We are ingesting data from SQL Server (OLTP) to Hive. Incremental updates for updated data not working against SQL Server.
It's still open issue https://issues.apache.org/jira/browse/SQOOP-2421
Is there any work around to get the updated data into Hive tables?
You can obviously just use a manual filter ( WHERE condition ) in Sqoop. For example run sqoop hourly in oozie and get the past hour of data.
As you suggested to use the sqoop saved job in https://community.hortonworks.com/questions/13132/best-practice-to-import-data-from-sql-server-to-hi....
If i use the where condition then i have to supply the value in the where clause manually. I have to create 100 tables for each client. It would be a nightmare to run each job manually by supplying the value.
Do we have any way to do it in friendly way?

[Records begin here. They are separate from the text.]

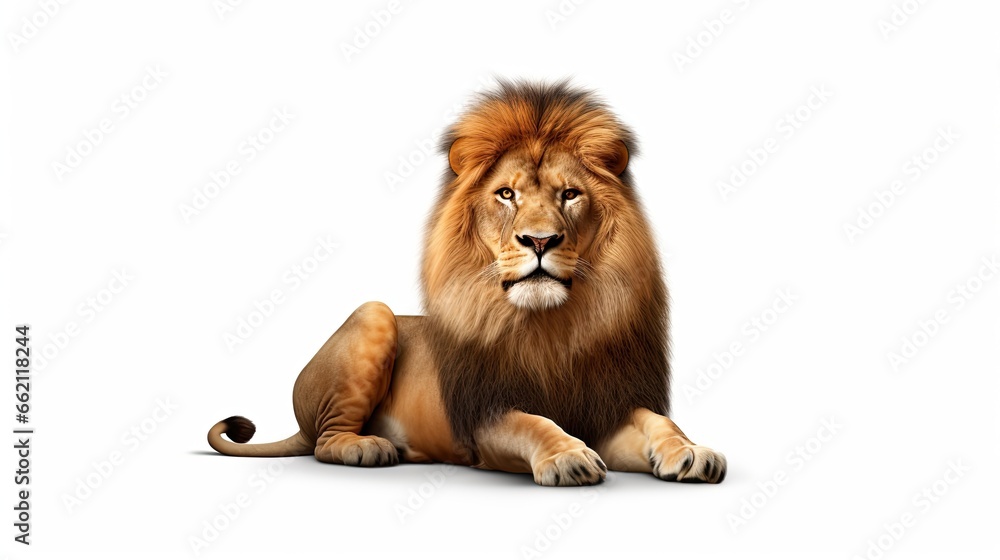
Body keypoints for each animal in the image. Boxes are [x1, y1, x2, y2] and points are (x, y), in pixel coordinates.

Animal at [207, 80, 726, 486]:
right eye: (507, 194)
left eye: (570, 194)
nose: (540, 240)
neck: (552, 328)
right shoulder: (484, 418)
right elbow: (533, 423)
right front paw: (567, 456)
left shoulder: (606, 406)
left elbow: (657, 421)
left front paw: (691, 450)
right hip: (373, 315)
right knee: (323, 441)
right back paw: (367, 447)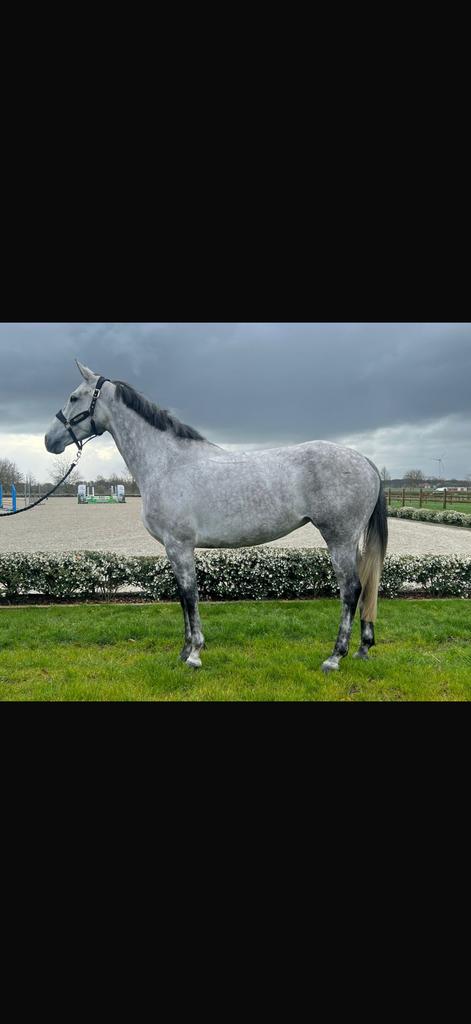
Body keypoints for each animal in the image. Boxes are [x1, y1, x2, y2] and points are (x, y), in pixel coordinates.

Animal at [45, 360, 388, 673]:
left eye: (74, 397)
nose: (49, 440)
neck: (167, 463)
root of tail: (365, 460)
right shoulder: (173, 548)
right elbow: (183, 598)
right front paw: (184, 651)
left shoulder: (180, 545)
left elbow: (190, 595)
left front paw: (194, 654)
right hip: (351, 541)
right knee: (366, 585)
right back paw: (363, 648)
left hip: (339, 538)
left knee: (351, 590)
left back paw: (335, 657)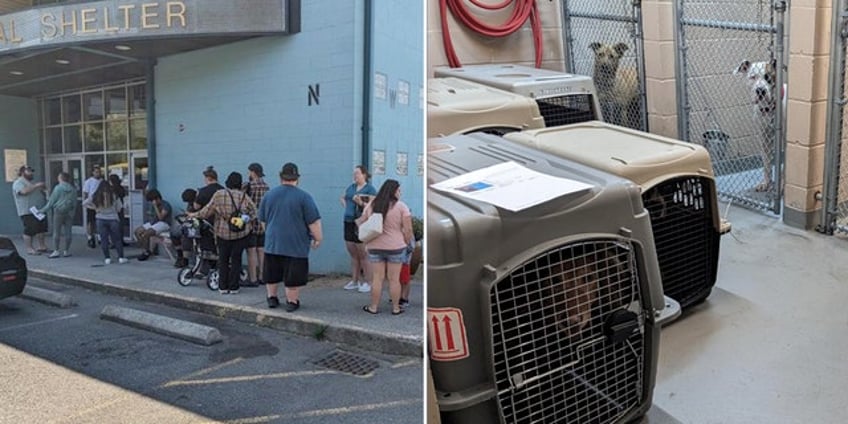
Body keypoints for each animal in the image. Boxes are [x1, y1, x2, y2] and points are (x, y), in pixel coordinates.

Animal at [732, 57, 784, 192]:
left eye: (768, 77)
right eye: (752, 77)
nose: (760, 90)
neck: (769, 109)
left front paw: (782, 185)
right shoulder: (764, 138)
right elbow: (766, 163)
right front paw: (766, 183)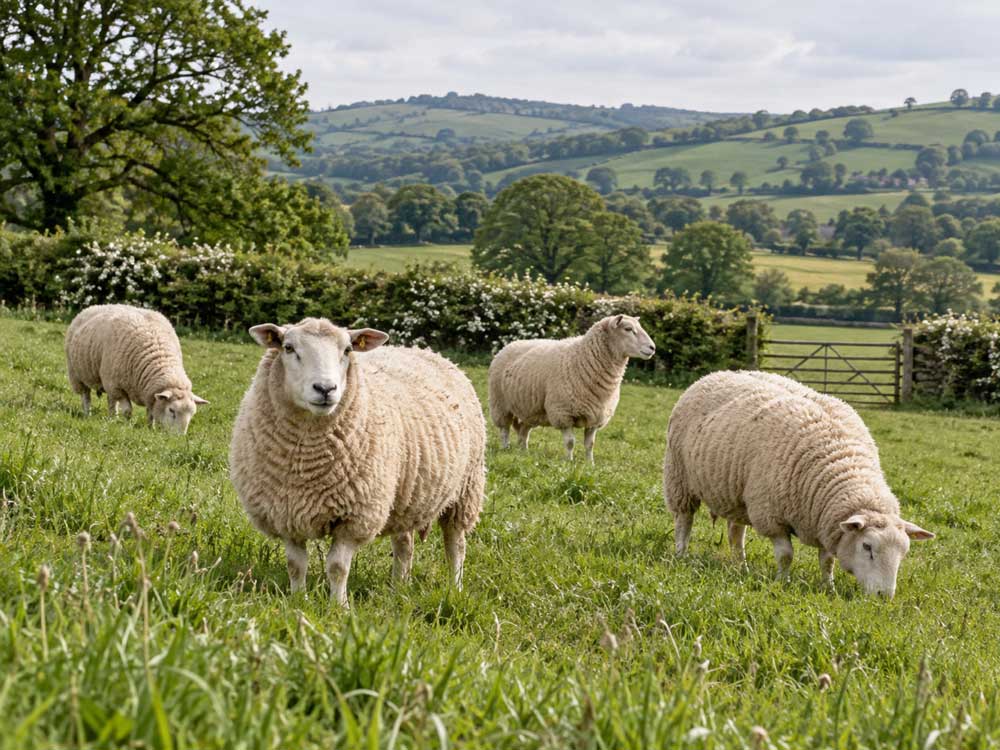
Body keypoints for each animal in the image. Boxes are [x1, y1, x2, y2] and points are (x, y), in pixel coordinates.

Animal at [65, 304, 208, 434]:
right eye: (171, 410)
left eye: (192, 414)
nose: (178, 438)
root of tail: (93, 307)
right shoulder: (118, 387)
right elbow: (128, 411)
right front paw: (127, 425)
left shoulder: (150, 394)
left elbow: (151, 413)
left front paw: (151, 428)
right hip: (78, 375)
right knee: (86, 396)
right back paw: (88, 414)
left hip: (107, 381)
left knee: (111, 401)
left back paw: (111, 418)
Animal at [229, 317, 486, 606]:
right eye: (288, 347)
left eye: (348, 350)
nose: (326, 389)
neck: (305, 461)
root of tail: (427, 351)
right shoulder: (286, 513)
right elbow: (296, 565)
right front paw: (298, 601)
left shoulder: (355, 517)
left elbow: (337, 567)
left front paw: (338, 607)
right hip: (405, 496)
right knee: (404, 544)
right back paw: (399, 588)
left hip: (465, 490)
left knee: (456, 545)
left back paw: (455, 588)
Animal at [488, 314, 655, 463]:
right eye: (628, 329)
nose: (652, 348)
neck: (582, 358)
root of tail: (511, 344)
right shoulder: (563, 413)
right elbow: (570, 442)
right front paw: (569, 462)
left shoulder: (596, 416)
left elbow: (590, 444)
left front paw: (590, 464)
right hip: (500, 404)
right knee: (504, 430)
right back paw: (505, 448)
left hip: (531, 409)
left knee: (524, 431)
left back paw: (524, 452)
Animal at [663, 370, 934, 597]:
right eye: (867, 546)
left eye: (904, 553)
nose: (884, 596)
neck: (845, 465)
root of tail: (715, 374)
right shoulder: (771, 516)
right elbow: (786, 555)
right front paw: (782, 582)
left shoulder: (827, 524)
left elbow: (827, 561)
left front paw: (828, 587)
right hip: (679, 478)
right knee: (684, 520)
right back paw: (681, 554)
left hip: (735, 494)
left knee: (735, 534)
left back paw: (741, 566)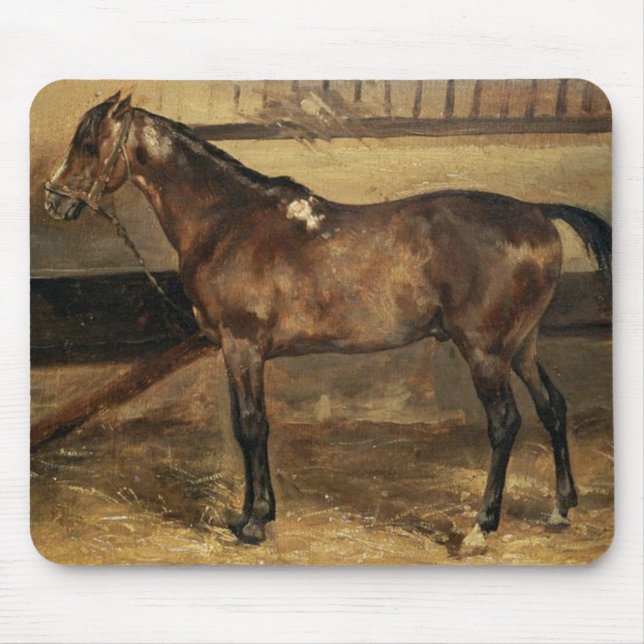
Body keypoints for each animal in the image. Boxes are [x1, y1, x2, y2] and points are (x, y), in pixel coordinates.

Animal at [44, 91, 612, 554]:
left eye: (89, 145)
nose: (53, 199)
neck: (228, 221)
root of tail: (537, 212)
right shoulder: (232, 350)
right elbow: (244, 427)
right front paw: (249, 516)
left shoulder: (243, 346)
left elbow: (252, 426)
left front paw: (256, 523)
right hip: (522, 346)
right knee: (553, 408)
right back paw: (560, 509)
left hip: (485, 351)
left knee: (505, 423)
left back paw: (480, 527)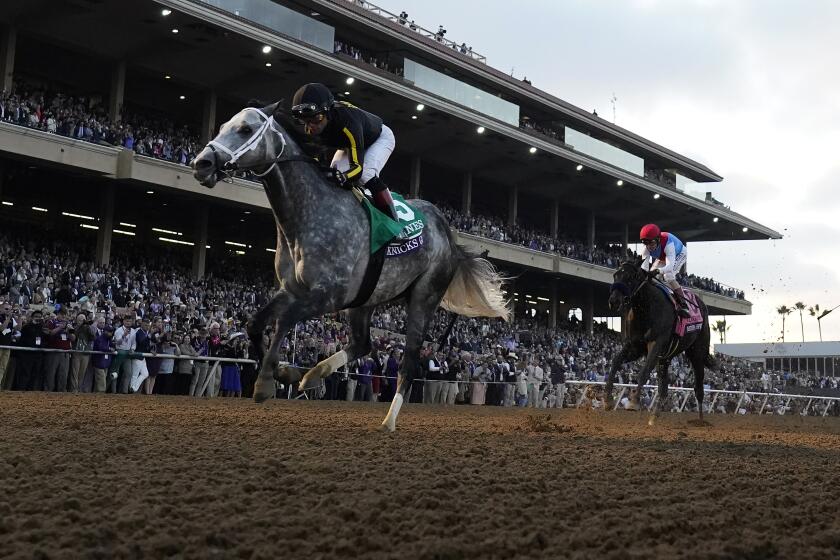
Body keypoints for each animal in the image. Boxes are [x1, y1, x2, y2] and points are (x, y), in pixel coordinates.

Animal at [194, 101, 508, 434]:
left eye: (245, 129)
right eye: (222, 126)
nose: (201, 164)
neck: (308, 216)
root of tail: (449, 235)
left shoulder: (330, 294)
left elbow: (285, 320)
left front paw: (267, 381)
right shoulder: (292, 289)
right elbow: (255, 323)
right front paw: (287, 373)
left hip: (424, 297)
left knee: (409, 362)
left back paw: (388, 420)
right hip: (366, 299)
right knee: (363, 344)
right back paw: (315, 374)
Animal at [608, 256, 712, 422]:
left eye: (630, 277)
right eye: (615, 275)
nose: (614, 301)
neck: (646, 309)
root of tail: (700, 303)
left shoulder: (656, 343)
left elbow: (644, 372)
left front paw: (634, 402)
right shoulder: (634, 345)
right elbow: (616, 362)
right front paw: (608, 399)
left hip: (697, 352)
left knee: (698, 387)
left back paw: (701, 420)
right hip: (666, 357)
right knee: (664, 389)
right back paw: (654, 416)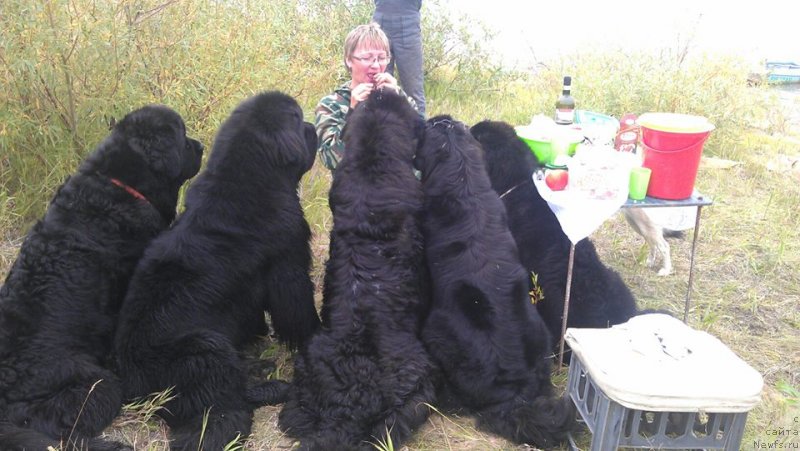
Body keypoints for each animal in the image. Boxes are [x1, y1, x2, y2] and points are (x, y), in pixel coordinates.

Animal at [114, 90, 320, 450]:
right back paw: (273, 385)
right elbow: (301, 312)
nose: (312, 127)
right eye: (297, 119)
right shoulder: (288, 269)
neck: (253, 180)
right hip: (206, 346)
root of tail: (133, 388)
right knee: (227, 404)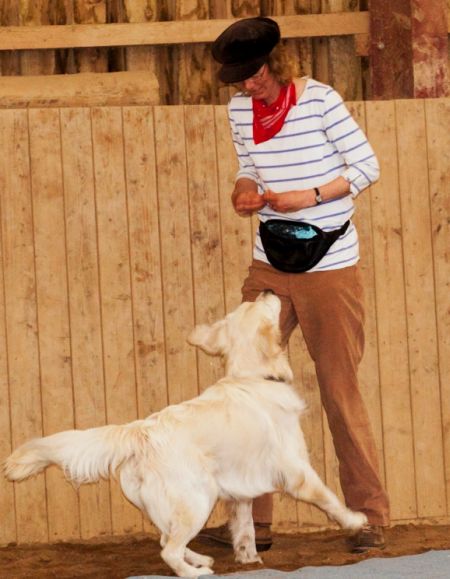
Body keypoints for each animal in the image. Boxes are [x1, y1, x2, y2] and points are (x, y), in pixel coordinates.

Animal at [4, 291, 366, 578]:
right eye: (261, 303)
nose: (267, 289)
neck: (253, 376)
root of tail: (140, 430)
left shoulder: (242, 487)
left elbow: (246, 526)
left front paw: (248, 557)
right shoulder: (297, 471)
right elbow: (330, 499)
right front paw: (354, 520)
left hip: (170, 503)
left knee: (166, 538)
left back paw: (201, 558)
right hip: (198, 498)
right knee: (168, 549)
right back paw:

What I meant with the where condition is that you could run an oozie job that runs daily and adds the filter parameters automatically.
Hi Benjamin ,
As sqoop incremental mode is not working against the SQL server. Sqoop query clause is the option left. We need to run sqoop query for last date if there are no changes to the historical data in sql server. In case of changes in historical data, query needs to run query for the historical dates where there are changes. Based on the changes in the historical data we need different values of the dates in the where clause of the query.
Do oozie varibles or parameters can handle this situation??